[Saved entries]
────
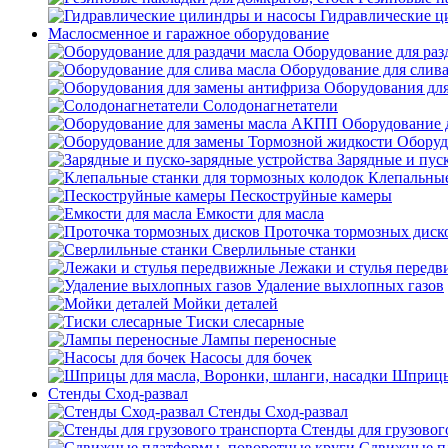
Гидравлические ц
Маслосменное и гаражное оборудование
Оборудование для раз
Оборудование для слива
Оборудования дл
Солодонагнетатели
Оборудование 
Оборуд
Зарядные и пус
Клепальные
Пескоструйные камеры
Емкости для масла
Проточка тормозных диск
Сверлильные станки
Лежаки и стулья перед
Удаление выхлопных газов
Мойки деталей
Тиски слесарные
Лампы переносные
Насосы для бочек
Шприцы 
Стенды Сход-развал
Стенды Сход-развал
Стенды для грузовог
Сдвижные пл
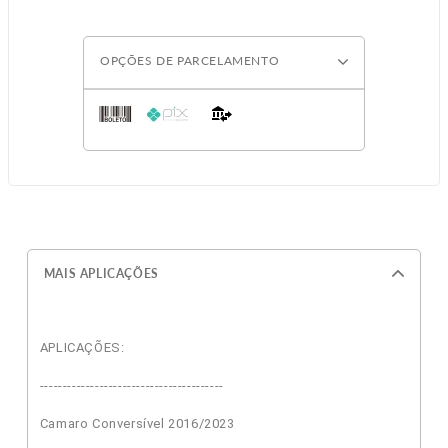
OPÇÕES DE PARCELAMENTO
MAIS APLICAÇÕES
APLICAÇÕES:
----------------------------------------
Camaro Conversível 2016/2023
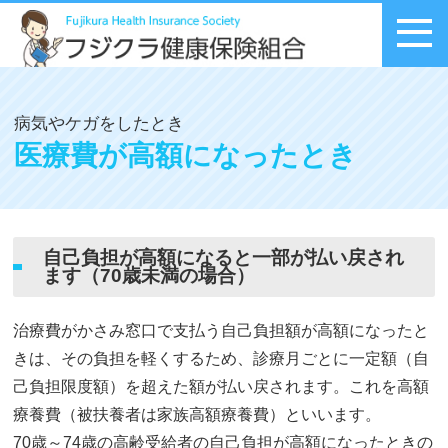
メニュー
病気やケガをしたとき
医療費が高額になったとき
自己負担が高額になると一部が払い戻され
ます（70歳未満の場合）
治療費がかさみ窓口で支払う自己負担額が高額になったと
きは、その負担を軽くするため、診療月ごとに一定額（自
己負担限度額）を超えた額が払い戻されます。これを高額
療養費（被扶養者は家族高額療養費）といいます。
70歳～74歳の高齢受給者の自己負担が高額になったときの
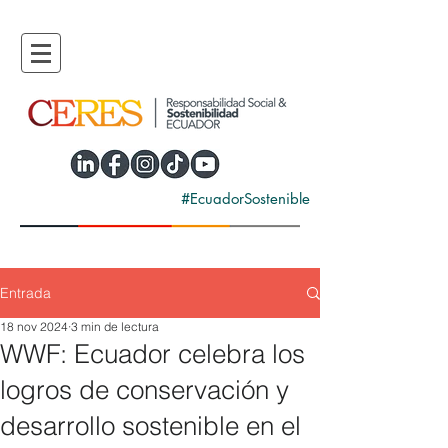
#EcuadorSostenible
Entrada
18 nov 2024
3 min de lectura
WWF: Ecuador celebra los
logros de conservación y
desarrollo sostenible en el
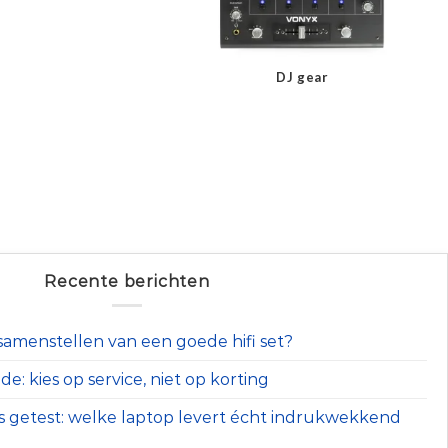
DJ gear
Recente berichten
t samenstellen van een goede hifi set?
e: kies op service, niet op korting
s getest: welke laptop levert écht indrukwekkend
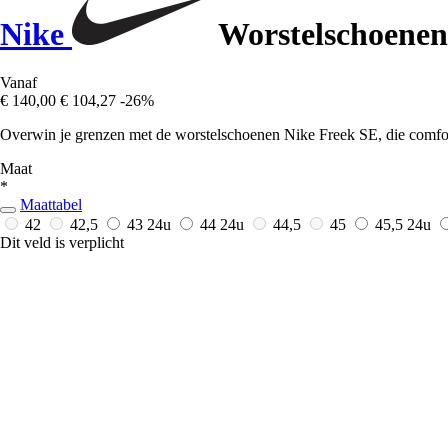
Nike
Worstelschoenen
Vanaf
€ 140,00
€ 104,27
-26%
Overwin je grenzen met de worstelschoenen Nike Freek SE, die comfort
Maat
*
Maattabel
42
42,5
43
24u
44
24u
44,5
45
45,5
24u
Dit veld is verplicht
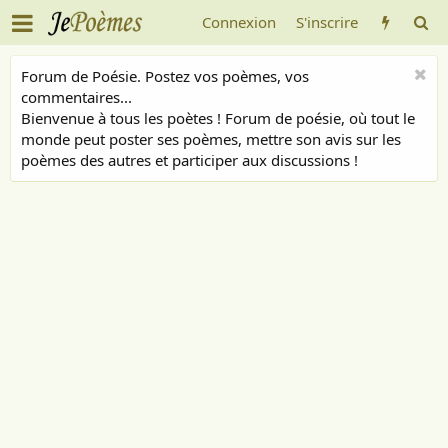
Connexion
S'inscrire
Forum de Poésie. Postez vos poèmes, vos
commentaires...
Bienvenue à tous les poètes ! Forum de poésie, où tout le
monde peut poster ses poèmes, mettre son avis sur les
poèmes des autres et participer aux discussions !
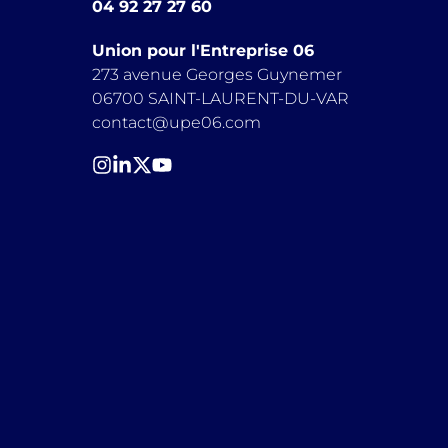
04 92 27 27 60
Union pour l'Entreprise 06
273 avenue Georges Guynemer
06700 SAINT-LAURENT-DU-VAR
contact@upe06.com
────
> **EXERCISE DIRECTIONS**: Swap every "24u" in the data above for "48u" and reproduce all of the text with nothing else changed. Leave the pictures out of the answer.

> **WRITTEN RESPONSE**:
Гидравлические ц
Маслосменное и гаражное оборудование
Оборудование для раз
Оборудование для слива
Оборудования дл
Солодонагнетатели
Оборудование 
Оборуд
Зарядные и пус
Клепальные
Пескоструйные камеры
Емкости для масла
Проточка тормозных диск
Сверлильные станки
Лежаки и стулья перед
Удаление выхлопных газов
Мойки деталей
Тиски слесарные
Лампы переносные
Насосы для бочек
Шприцы 
Стенды Сход-развал
Стенды Сход-развал
Стенды для грузовог
Сдвижные пл
OPÇÕES DE PARCELAMENTO
MAIS APLICAÇÕES
APLICAÇÕES:
----------------------------------------
Camaro Conversível 2016/2023
メニュー
病気やケガをしたとき
医療費が高額になったとき
自己負担が高額になると一部が払い戻され
ます（70歳未満の場合）
治療費がかさみ窓口で支払う自己負担額が高額になったと
きは、その負担を軽くするため、診療月ごとに一定額（自
己負担限度額）を超えた額が払い戻されます。これを高額
療養費（被扶養者は家族高額療養費）といいます。
70歳～74歳の高齢受給者の自己負担が高額になったときの
#EcuadorSostenible
Entrada
18 nov 2024
3 min de lectura
WWF: Ecuador celebra los
logros de conservación y
desarrollo sostenible en el
DJ gear
Recente berichten
t samenstellen van een goede hifi set?
e: kies op service, niet op korting
s getest: welke laptop levert écht indrukwekkend
Nike
Worstelschoenen
Vanaf
€ 140,00
€ 104,27
-26%
Overwin je grenzen met de worstelschoenen Nike Freek SE, die comfort
Maat
*
Maattabel
42
42,5
43
48u
44
48u
44,5
45
45,5
48u
Dit veld is verplicht
Connexion
S'inscrire
Forum de Poésie. Postez vos poèmes, vos
commentaires...
Bienvenue à tous les poètes ! Forum de poésie, où tout le
monde peut poster ses poèmes, mettre son avis sur les
poèmes des autres et participer aux discussions !
04 92 27 27 60
Union pour l'Entreprise 06
273 avenue Georges Guynemer
06700 SAINT-LAURENT-DU-VAR
contact@upe06.com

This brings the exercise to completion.